La historia de Adel Kermiche, el yihadista de 19 años que junto a un cómplice degolló al padre Jacques Hamel en una iglesia de Normandía, es la historia de una obsesión, una obsesión por la violencia y por ser él el autor de la misma. El joven, radicalizado rápidamente tras la matanza de Charlie Hebdo, quería que sus contactos conocieran hasta qué punto podía llegar su violencia. Según recoge el diario L'Express, Kermiche publicó en su cuenta de Telegram, en un grupo reestringido de cerca de 200 personas, tiempo antes de su crimen: "Coges un cuchillo, vas a una iglesia y haces una carnicería. ¡Bim! Cortas dos o tres cabezas y está bien. Se acabó".

El joven yihadista de 19 años, que según sus mensajes ha sido definido como un postadolescente acomplejado, deseaba presentarse con alguien fiero, una persona que infundiera terror en su entorno. Bajo el abultado disfraz del autoritarismo encarnado en el Estado Islámico, Kermiche intentó viajar en 2015 a Siria hasta en dos ocasiones, pero fue interceptado en la frontera, tras lo cual fue enviado a prisión de Fleury Mérogis, donde conoció a un líder religioso al que acabaría venerando. Según L'Express, Kermiche usaba su Telegram para difundir grabaciones con comentarios homófobos y misóginos, en donde además revelaba su deseo de liderar un grupo terrorista en Francia.

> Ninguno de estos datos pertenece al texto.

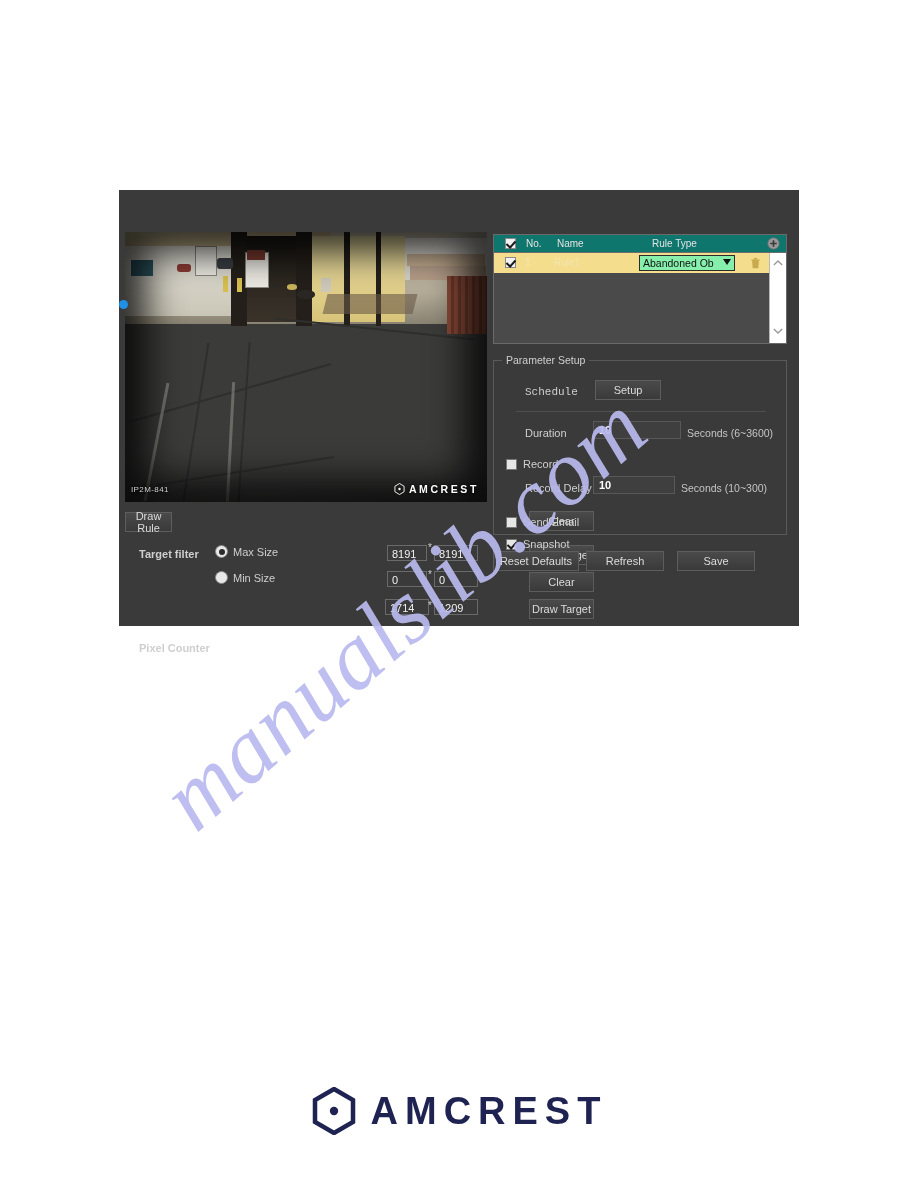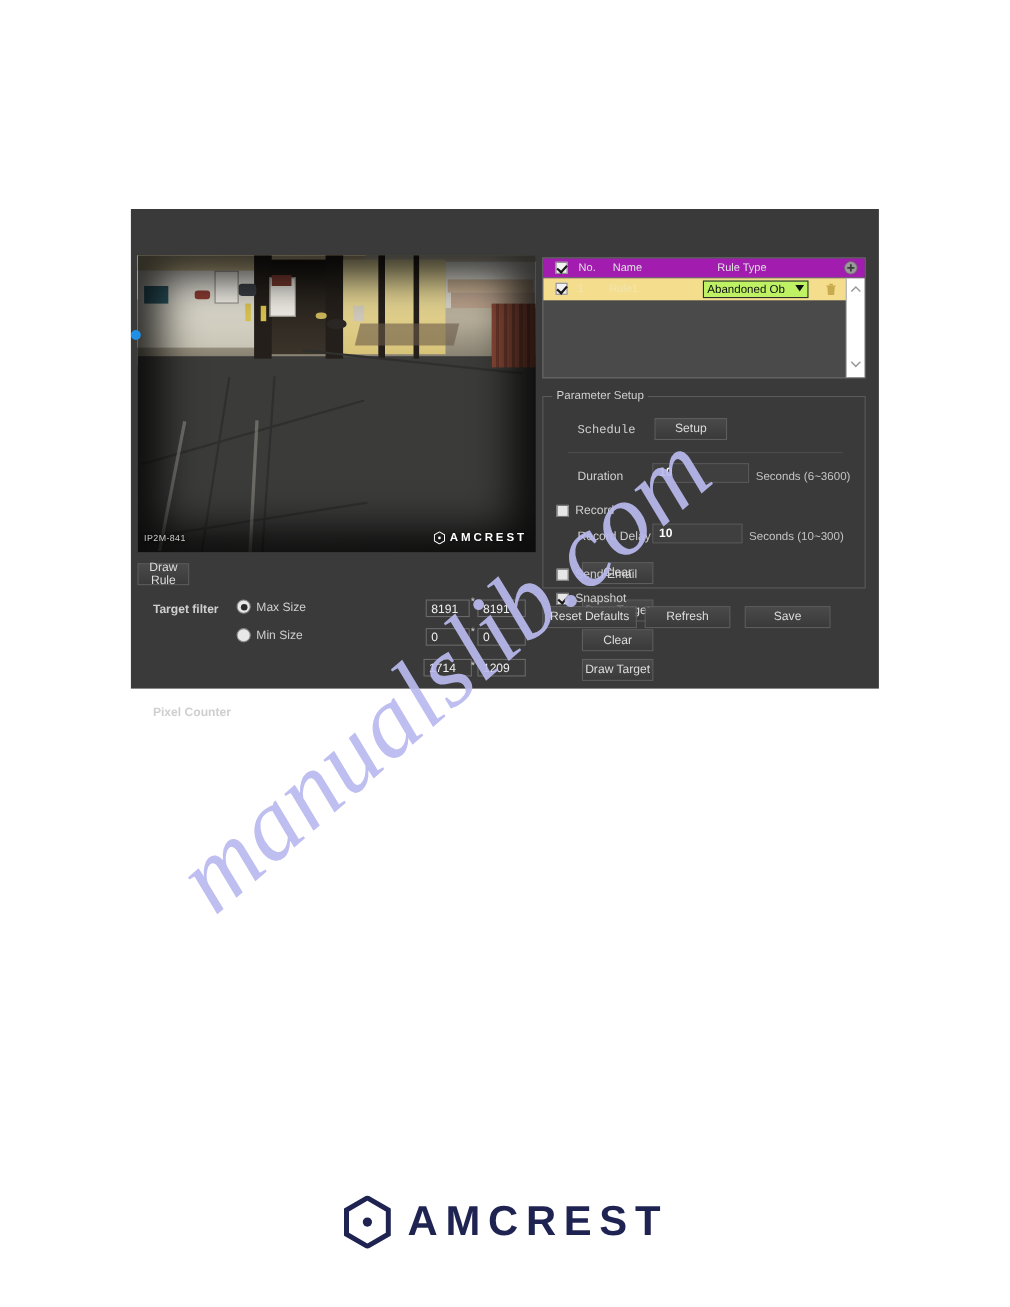--- a/index.html
+++ b/index.html
@@ -312,7 +312,7 @@
     left: 0; top: 0;
     width: 100%;
     height: 18px;
-    background: #a21caf;
+    background: #0f766e;
     border-bottom: 1px solid #6d6d6d;
     box-sizing: border-box;
   }

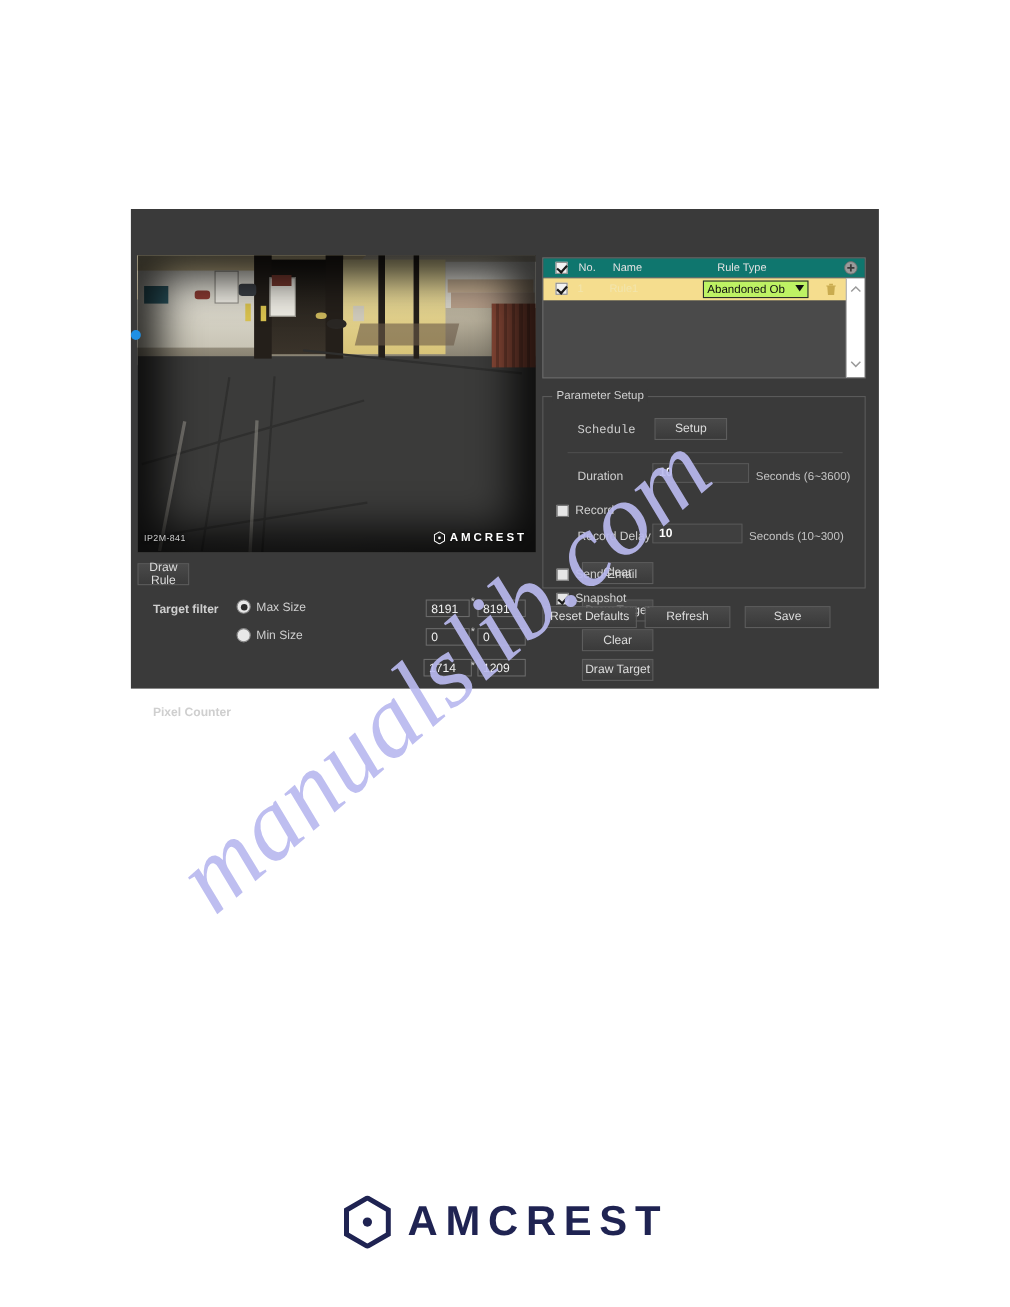--- a/index.html
+++ b/index.html
@@ -376,7 +376,7 @@
     position: absolute;
     left: 145px; top: 2px;
     width: 96px; height: 16px;
-    background: #bef264;
+    background: #86efac;
     border: 1px solid #2b2b2b;
     box-sizing: border-box;
     font-size: 10.5px;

"Algunos hermanos se sentirán ridiculizados de su islamismo de sofá cuando les demuestre lo que es un verdadero yihadista", escribió el joven

Kermiche llegó a posar ante un espejo vestido de terrorista del Estado Islámico, haciéndose un 'selfie' que posteriormente han difundido los medios: "Algunos hermanos se sentirán ridiculizados de su islamismo de sofá cuando les demuestre lo que es un verdadero yihadista", escribió el joven que el pasado martes degolló junto a su cómplice al sacerdote Jacques Hamel. El yihadista aseguraba además en sus mensajes que es muy fácil conseguir armas de fuego en cualquier barrio de Francia y, ante las dudas en el grupo de Telegram, Kermiche consideraba que frente a la posibilidad de "irse a Siria o cometer atentados" en Francia, él aseguraba que era mejor atentar en Francia. "Es mejor atacar aquí" sentenciaba antes de llevar a la realidad sus palabras.

Imagen difundida por L'Express en la que se recogen los últimos mensajes de Kermiche en el grupo de Telegram.

"Os avisaré antes de hacerlo. Tres o cuatro minutos antes y cuando la cosa llegue, será necesario compartirlo en directo", escribió dos días antes del atentado, recordando a sus compañeros que serán "recompensados" por difundir las imágenes de su crimen. El día del asesinato Kermiche instó a sus compañeros de Telegram a difundir el vídeo del degollamiento a las ocho y media de la mañana, pero después de una breve conexión no volvió a conectar su aparato a Telegram. Según la Policía, la actuación de las fuerzas de seguridad impidió a Kermiche compartir el vídeo con el que quería alimentar su deseo de violencia, aunque ambos yihadista lograron enviar una grabación en la que juraban lealtad a Estado Islámico.